Q18. Outline the product formed when D-glucose is treated with the following reagents:
- (a) Br₂ water: D-glucose is oxidized to gluconic acid (COOH group at C1). Br₂ water specifically oxidizes the aldehyde group (−CHO) to carboxylic acid (−COOH).
- (b) HNO₃: Both terminal groups are oxidized — D-glucose gives saccharic acid (both C1 and C6 become COOH).
- (c) H₂N-OH (hydroxylamine): D-glucose forms glucose oxime (C=N-OH bond at C1).
- (d) (CH₃CO)₂O (acetic anhydride): D-glucose forms pentaacetate — all five −OH groups are acetylated.
- (e) NH₂OH + H⁺ (phenylhydrazine): D-glucose forms glucosazone (yellow crystalline osazone).
✅ Section D: Numerical Problems (3+4 Marks)
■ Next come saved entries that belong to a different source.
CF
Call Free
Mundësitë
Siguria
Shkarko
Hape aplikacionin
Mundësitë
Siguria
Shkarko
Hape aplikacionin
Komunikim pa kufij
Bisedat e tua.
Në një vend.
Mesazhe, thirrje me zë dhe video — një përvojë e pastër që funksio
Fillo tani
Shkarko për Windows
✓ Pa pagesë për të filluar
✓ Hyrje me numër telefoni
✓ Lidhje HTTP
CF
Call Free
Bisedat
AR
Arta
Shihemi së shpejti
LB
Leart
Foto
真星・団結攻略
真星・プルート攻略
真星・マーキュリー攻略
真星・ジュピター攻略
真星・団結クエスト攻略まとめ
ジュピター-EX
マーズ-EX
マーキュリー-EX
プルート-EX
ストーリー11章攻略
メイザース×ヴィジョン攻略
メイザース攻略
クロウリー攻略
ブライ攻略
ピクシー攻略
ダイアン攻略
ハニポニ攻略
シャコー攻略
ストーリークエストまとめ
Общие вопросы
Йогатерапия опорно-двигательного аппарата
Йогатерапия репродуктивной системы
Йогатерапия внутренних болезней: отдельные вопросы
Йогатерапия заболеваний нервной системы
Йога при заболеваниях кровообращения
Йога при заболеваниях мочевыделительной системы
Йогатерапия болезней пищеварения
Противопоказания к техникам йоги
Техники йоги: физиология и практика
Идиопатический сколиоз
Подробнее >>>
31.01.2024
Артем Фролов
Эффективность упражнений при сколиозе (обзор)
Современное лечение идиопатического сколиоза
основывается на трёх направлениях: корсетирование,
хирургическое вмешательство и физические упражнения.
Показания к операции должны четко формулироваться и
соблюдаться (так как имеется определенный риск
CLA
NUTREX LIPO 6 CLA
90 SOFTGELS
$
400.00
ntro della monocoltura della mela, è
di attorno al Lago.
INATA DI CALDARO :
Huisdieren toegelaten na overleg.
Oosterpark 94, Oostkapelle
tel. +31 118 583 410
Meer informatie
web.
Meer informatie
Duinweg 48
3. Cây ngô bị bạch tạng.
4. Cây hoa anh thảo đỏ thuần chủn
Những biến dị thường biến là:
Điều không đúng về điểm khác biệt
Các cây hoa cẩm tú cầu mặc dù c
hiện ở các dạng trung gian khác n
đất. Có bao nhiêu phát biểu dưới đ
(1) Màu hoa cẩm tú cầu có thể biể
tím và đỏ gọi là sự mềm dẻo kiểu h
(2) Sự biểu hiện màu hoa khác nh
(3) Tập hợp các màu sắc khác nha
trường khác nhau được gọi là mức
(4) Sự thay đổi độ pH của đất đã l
Q19. A 0.5 g sample containing Na₂CO₃·10H₂O and inert impurities is titrated against 0.1 M HCl. The endpoint is reached at 22.4 mL of HCl. Calculate the percentage purity of the sample.
Solution:
Reaction: Na₂CO₃ + 2HCl → 2NaCl + H₂O + CO₂
Moles of HCl used = M × V(L) = 0.1 × (22.4/1000) = 0.00224 mol
Moles of Na₂CO₃ = ½ × moles of HCl = 0.00112 mol
Molar mass of Na₂CO₃·10H₂O = (2×23) + 12 + (3×16) + 10×(2+16) = 46 + 12 + 48 + 180 = 286 g/mol
Mass of pure Na₂CO₃·10H₂O = 0.00112 × 286 = 0.3203 g
Percentage purity = (0.3203 / 0.5) × 100 = 64.06%
Q20. The rate constant of a first-order reaction is 2.5 × 10⁻³ s⁻¹ at 300 K. Calculate the activation energy if the pre-exponential factor is 1.2 × 10¹³ s⁻¹. (R = 8.314 J/mol·K)
Solution:
Using Arrhenius equation: k = Ae^(−Ea/RT)
ln(k) = ln(A) − Ea/(RT)
ln(2.5 × 10⁻³) = ln(1.2 × 10¹³) − Ea/(8.314 × 300)
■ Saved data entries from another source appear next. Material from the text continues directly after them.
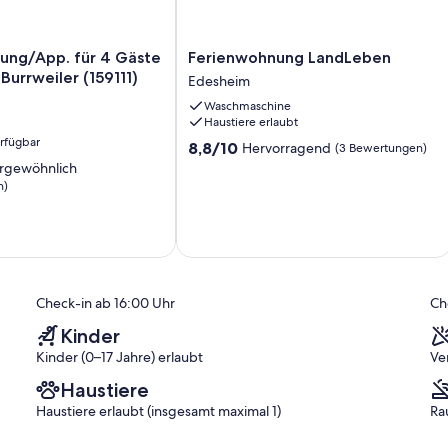
ng/App.
Ferienwohnung
ung/App. für 4 Gäste
Ferienwohnung LandLeben
LandLeben
Burrweiler (159111)
Edesheim
Edesheim
Waschmaschine
Haustiere erlaubt
erfügbar
8.8
8,8/10
Hervorragend
(3 Bewertungen)
von
rgewöhnlich
10,
n)
Hervorragend,
(3
ich,
Bewertungen)
)
Check-in ab 16:00 Uhr
Ch
Kinder
Kinder (0–17 Jahre) erlaubt
Ve
Haustiere
Haustiere erlaubt (insgesamt maximal 1)
Ra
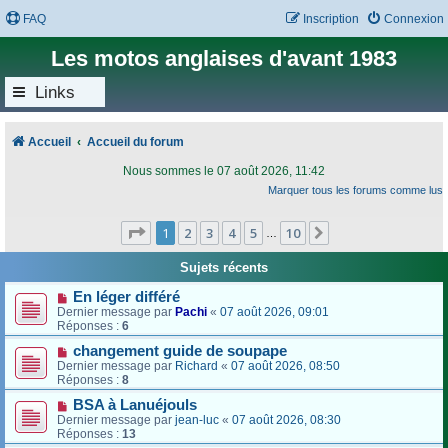
FAQ
Inscription
Connexion
Les motos anglaises d'avant 1983
Links
Accueil
Accueil du forum
Nous sommes le 07 août 2026, 11:42
Marquer tous les forums comme lus
Page
1
sur
10
1
2
3
4
5
10
Suivant
…
Sujets récents
En léger différé
Dernier message par
Pachi
«
07 août 2026, 09:01
Réponses :
6
changement guide de soupape
Dernier message par
Richard
«
07 août 2026, 08:50
Réponses :
8
BSA à Lanuéjouls
Dernier message par
jean-luc
«
07 août 2026, 08:30
Réponses :
13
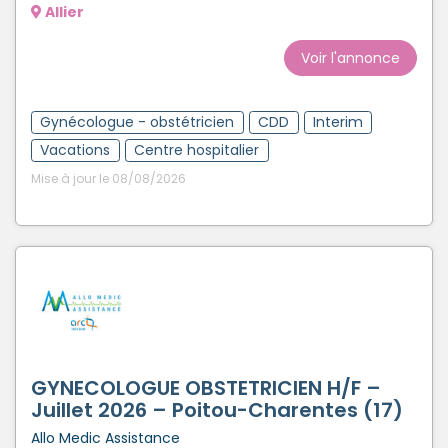
Allier
Voir l'annonce
Gynécologue - obstétricien
CDD
Interim
Vacations
Centre hospitalier
Mise à jour le 08/08/2026
GYNECOLOGUE OBSTETRICIEN H/F –
Juillet 2026 – Poitou-Charentes (17)
Allo Medic Assistance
ln(2.5) + ln(10⁻³) = ln(1.2) + ln(10¹³) − Ea/(2494.2)
0.9163 − 6.9078 = 0.1823 + 29.9336 − Ea/2494.2
−5.9915 = 30.1159 − Ea/2494.2
Ea/2494.2 = 30.1159 + 5.9915 = 36.1074
Ea = 36.1074 × 2494.2 = 90,028 J/mol ≈ 90.03 kJ/mol
📊 Topic-Wise Weightage Analysis
| Topic | Question Numbers | Total Marks |
|---|---|---|
| Solid State | Q1 | 1 |
| Solutions | Q2, Q5, Q11 | 7 |
| Chemical Kinetics | Q7, Q10, Q20 | 8 |
| Electrochemistry | Q6, Q17 | 7 |
| Surface Chemistry | Q12 | 3 |
| p-Block Elements | Q16 | 5 |
| Coordination Compounds | Q8 | 1 |
| Organic Chemistry (Haloalkanes) | Q4, Q13 | 5 |
| Alcohols, Phenols, Ethers | – | – |
| Biomolecules | Q18 | 5 |
| Chemistry in Everyday Life | Q9 | 1 |
| Metallurgy | Q15 | 3 |
| Stoichiometry & Titration | Q19 | 4 |
🎯 Expert Tips to Score 90%+ in Chemistry Board Exam
- Master NCERT thoroughly — 80% of questions come directly from NCERT textbook
- Practice numerical problems daily — physical chemistry carries 15-20 marks
- Learn named reactions with mechanisms — draw arrow pushing mechanisms for all organic reactions
- Create a formula sheet — colligative properties, rate equations, Nernst equation, Ksp
- Solve at least 10 previous year papers — identify recurring question patterns
- Focus on 3-4 mark questions — they are the easiest to score if concepts are clear
- Use diagrams and flowcharts — metallurgy flowcharts, crystal structures, cell diagrams
- Attempt MCQs first — 15 marks in Section A can be secured in 20 minutes
- Write balanced equations every time — partial equations lose marks
- Practice time management — allocate 60 min for Section A+B, 60 min for C, 30 min for D, 30 min for revision
🔍 Download MP Board Previous Year Papers
Regular practice of previous year question papers is the most effective strategy for board exam preparation. The 2024 Chemistry paper shows that:
- Numerical problems focus on solutions, kinetics, and electrochemistry
- Organic chemistry questions test IUPAC nomenclature, reaction mechanisms, and conversions
- Inorganic chemistry mainly covers coordination compounds, p-block, and d-and f-block elements
- Physical chemistry requires strong numerical aptitude and formula application
Practice this solved paper multiple times, time yourself, and check your answers against the detailed solutions provided. Good luck with your 2027 MP Board Chemistry exam!